Organization remembers life, legacy of Emmett Till

“Emmett still speaks, “ said Reverend Wheeler Parker, Emmett Till’s cousin.

“Emmett still speaks, “ said Reverend Wheeler Parker, Emmett Till’s cousin.

Friday the Emmett Till Legacy Foundation held its first annual “A Time of Reflection and Remembrance” gala at the Smart Museum of Art on the campus of the University of Chicago.

This year marks the 55th anniversary of the lynching of Till, who was only 14 years old when he was slaughtered and thrown into the Tallahatchee river in rural Mississippi after being accused of whistling at a white woman.

The event launched the “Never Again Movement,” a slogan adopted from the movement for Darfur, the Holocaust, and apartheid in South Africa, where followers are asked to pledge: “I pledge to never again allow the ugly parts of our past history to become the present. I will forever stand up against racism, hatred, injustice and crimes against our youth. I will always stand up for peace, justice and equality for all.” The foundation’s purpose is to educate and address on matters of race, violence, and hatred.  In addition to their purpose they support pursuit of higher education through scholarship. It was an intimate affair with a local jazz/R&B band, Yaw, playing as guests entered taking pictures on the red carpet.   

Speakers like Urban League Young Professionals President Barton Wright emphasized that this event should grow.  The Mistress of Ceremonies, Dara McIntosh, reminded everyone that some people still do not know the story of Till, a disturbing reality.

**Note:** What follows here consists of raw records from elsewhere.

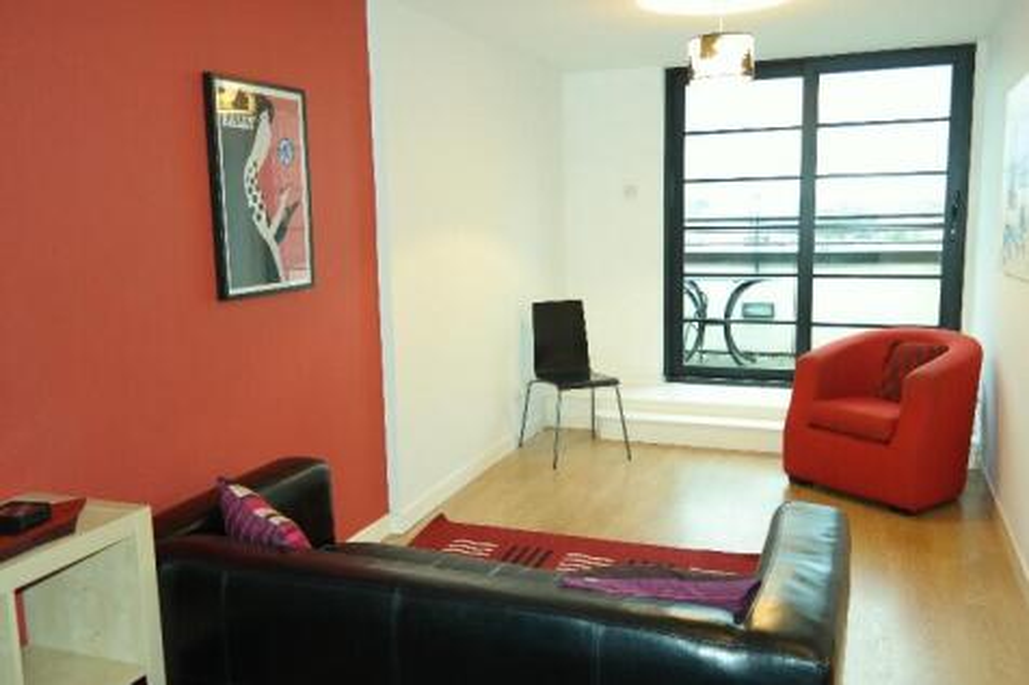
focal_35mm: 30
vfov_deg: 43.6
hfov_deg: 61.9
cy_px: 342
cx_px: 514
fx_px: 857
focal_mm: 20
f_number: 3.5
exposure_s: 1/30
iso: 800
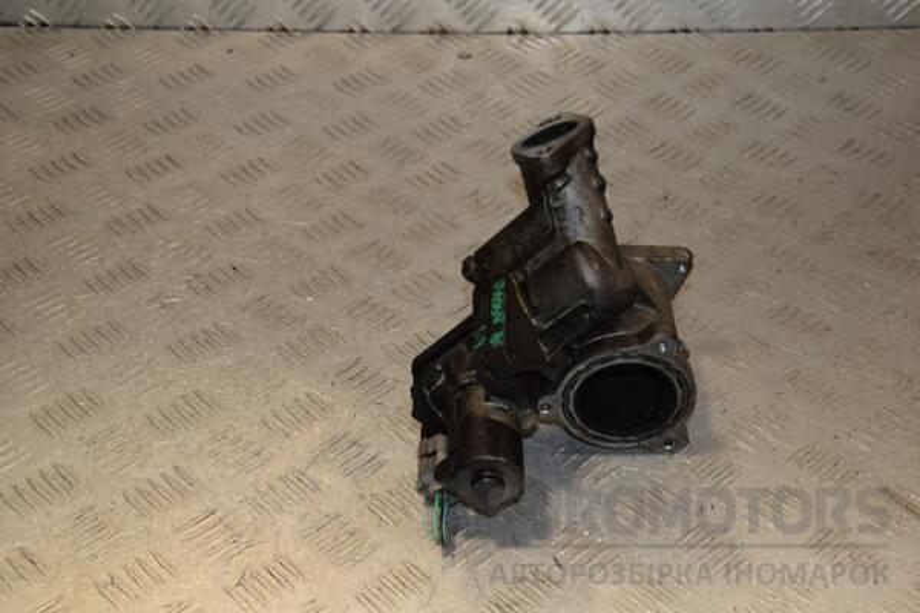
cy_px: 306
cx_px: 460
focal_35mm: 63
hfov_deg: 31.9
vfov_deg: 21.6
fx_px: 1610
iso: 800
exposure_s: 1/200
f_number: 8
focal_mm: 42
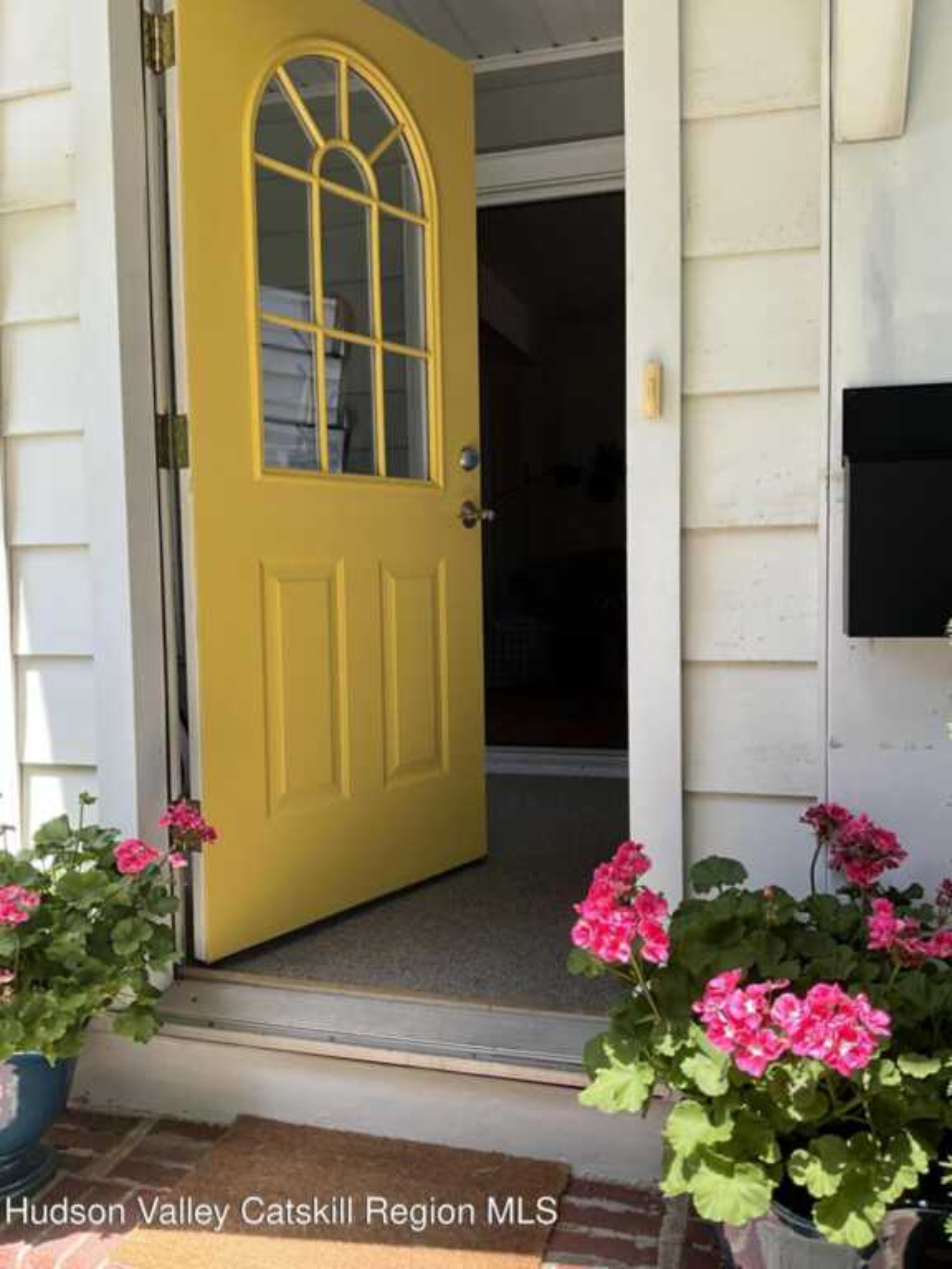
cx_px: 476
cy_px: 634
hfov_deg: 48.2
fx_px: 1063
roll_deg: +0.9
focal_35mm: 29
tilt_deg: -2.9
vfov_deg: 61.7
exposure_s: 1/202
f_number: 1.8
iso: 20
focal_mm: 3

Shelia Ray Charles uplifted a solemn mood with gospel songs and paid tribute to her father the late Ray Charles.  Charles charmed the audience adapting her father’s persona with his trademark, sunglasses, and crooned with her velvety voice.

She glowed after her first set even when she explained why she chose to do the show.  

“I knew that it was important to support women especially women of color (because) of the things I went through,” Charles affirmed.

The remembrance didn’t end that night, but lasted all weekend with a silent march on Aug. 28 and the following day a wreath laying ceremony on the graves of Till and his mother, Mami Till Mobley.